Al principio el Dogma pesa sobre La celebración. La llegada de los invitados, las conversaciones relativamente rutinarias, previsibles, que introducen a la servidumbre y a los aristócratas. Las cámaras desprolijas, hiperkinéticas, y la iluminación deliberadamente menesterosa aparecen allí como un mecanismo ajeno –por anticipado– al devenir dramático. Pero Christian habla más temprano que tarde, y la bomba que deja caer resignifica las formas de la película. Que en adelante avanzará briosa, vigorosamente encabalgada, no en los preceptos del Dogma, sino en la férrea lógica que edificó para sí. La premisa es fuerte, porque instala una pregunta que quedará flotando: ¿dice la verdad Christian? Es que el joven –bastante solemne por lo demás– pasó una temporada en el manicomio y dará no pocas muestras de desequilibrio (varias de ellas acompasadas por sutiles toques humorísticos). Y el cumpleañero llegó a los 60 tan ominoso como aplomado, con lo que se complica decidirse por o tal o cual. Si algo faltaba, la versión oficial de la muerte de Linda es velozmente puesta en duda, incrementando la tensión.
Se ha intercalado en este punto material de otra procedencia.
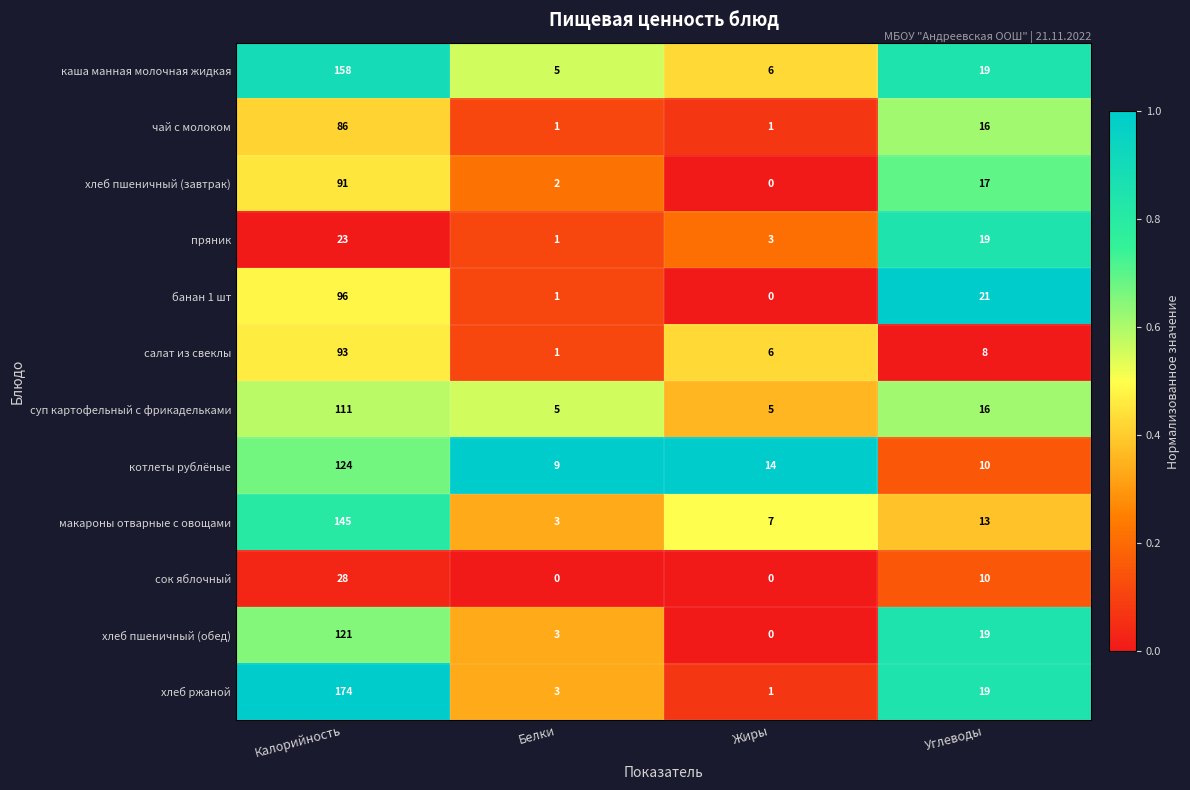

What is the difference between the maximum and second lowest values in the хлеб ржаной series?

171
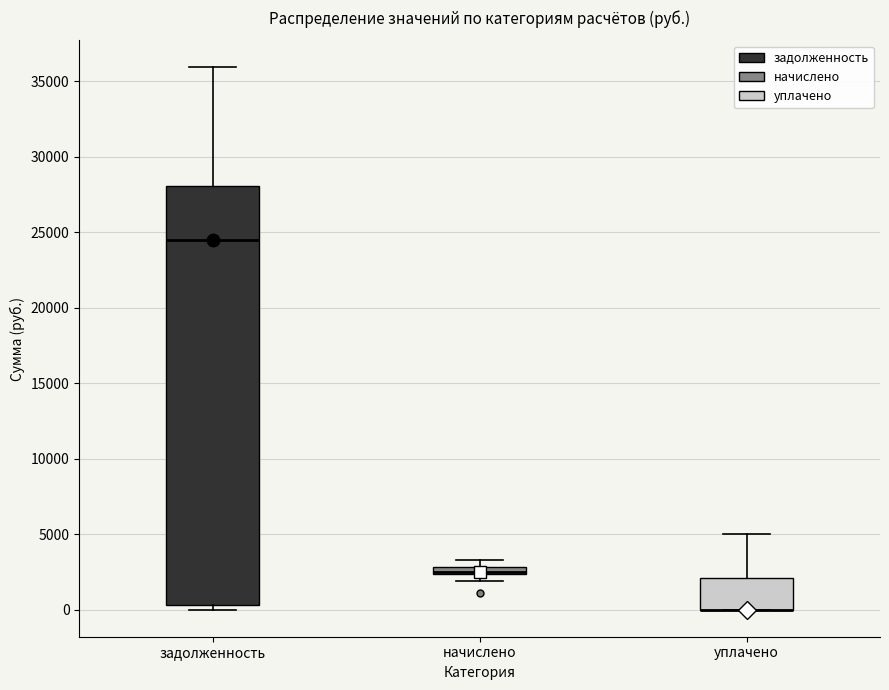

Where does the upper whisker of the box for задолженность end on the y-axis? The values are not printed on the chart, so give them approximately, as read against the axis.

36000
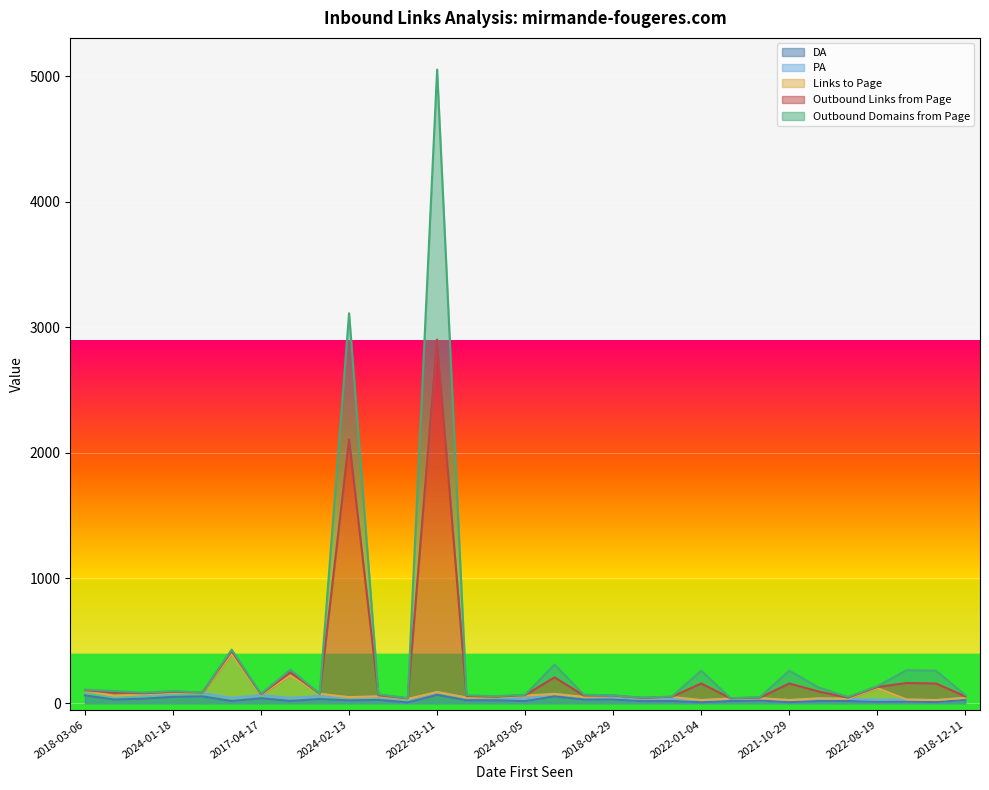

Does the chart display data point markers on the line(s)?

No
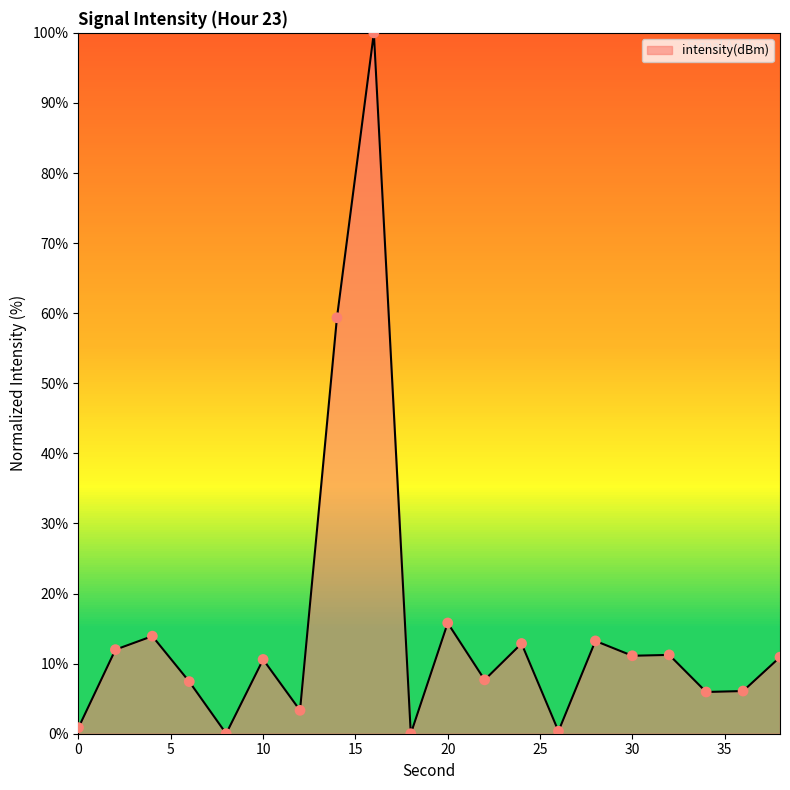

What is the difference between the maximum and minimum values?

100.0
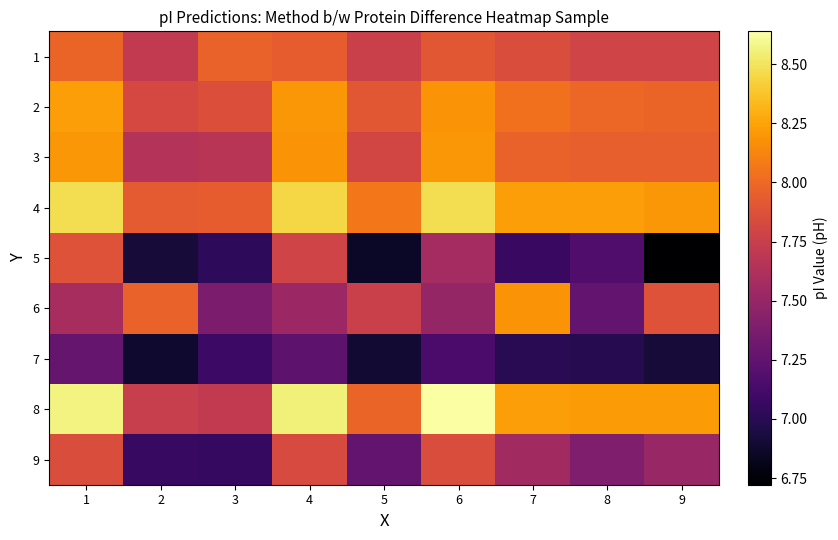

Which series has the widest spread of values?

5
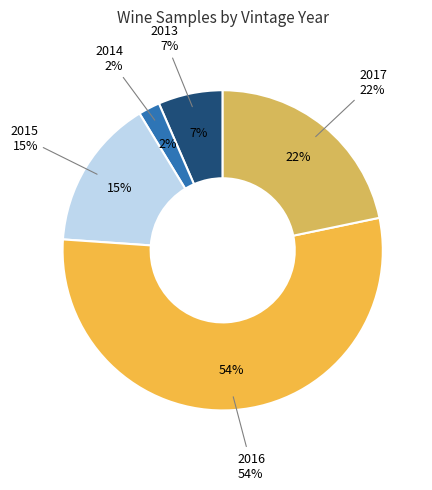

To the nearest percent, what portion does 2013 represent?

7%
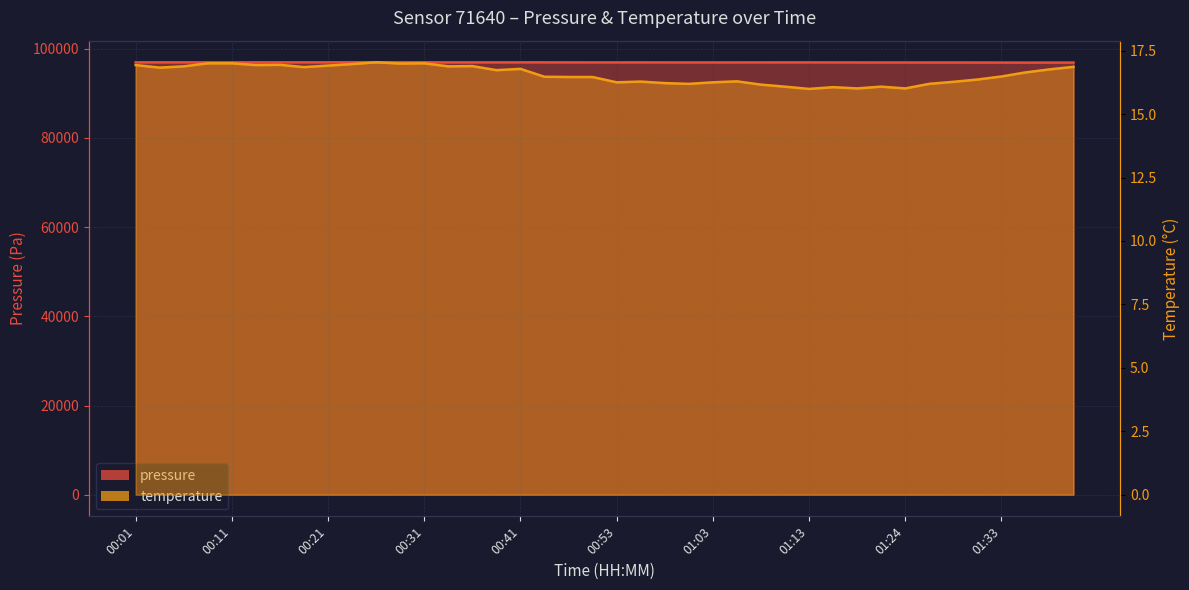

Reading left to right, list all the values displayed in this chart.

pressure: 96964.2	96966.1	96963.1	96960.5	96960.5	96964.2	96965.6	96963.5	96967.5	96975.6	96969.2	96968.1	96968.8	96956.8	96961.1	96957.0	96961.6	96962.0	96954.2	96948.7	96949.1	96953.5	96947.5	96943.8	96946.3	96946.7	96949.8	96951.9	96950.5	96946.2	96939.6	96930.4	96931.2	96929.2	96929.1	96923.6	96918.9	96905.6	96912.1	96914.9
temperature: 16.9	16.8	16.9	17.0	17.0	16.9	16.9	16.9	16.9	17.0	17.0	17.0	17.0	16.9	16.9	16.7	16.8	16.5	16.5	16.5	16.2	16.3	16.2	16.2	16.2	16.3	16.2	16.1	16.0	16.1	16.0	16.1	16.0	16.2	16.3	16.4	16.5	16.6	16.8	16.9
Los cabos se irán atando, claro está, pero sin prisas ni pausas. La celebración es a un tiempo densa, ágil y atrapante. Duplica las escenas exquisitamente. Una y otra vez, los comensales vuelven a la mesa a reiterar mecánicamente sus rituales (brindis y discursos, incluidos los de un maestro de ceremonias impecable y torturante... llamativamente parecido al capitán Astiz). Pero en cada nueva etapa de la cena, signada por la llegada de un plato siempre más suculento que el anterior, la ceremonia parece dar otro paso trágico. La violencia explícita no es mucha; la contenida no podría ser mayor. La sensación de que todo está por estallar, por caso, es más frecuente –y mil veces más genuina– que en The Matrix. El otrora apacible conglomerado de burgueses será progresivamente redibujado –de la solemnidad a la abyección– en la medida en que ciertos vicios, y más que vicios, salgan a la luz. La unidad de lugar y la concentración del tiempo sugerirán, al fin, a un puñado de almas presas en su claustrofobia. No pueden seguir cómo están, en el lugar que están... ¡pero han estado allí durante tanto tiempo! El espanto será el hilo de otra progresión cabal: antes los amalgamaba en innumerables pactos de silencio. Ahora, ya sobre la mesa (literalmente incluso), empieza a dividir las aguas. Y sólo algunos se correrán de lugar. La celebración vuelve sobre el punto muerto de cierta burguesía a la deriva –anacrónica, demacrada, cadavérica, y sin embargo en pie– que ya fuera examinada por el gran Luis Buñuel (El ángel exterminador, 1962). De otro modo (por fortuna) habla de los mismos rasgos, ataca por los mismos frentes. El tono es igualmente inquietante, original, seductor.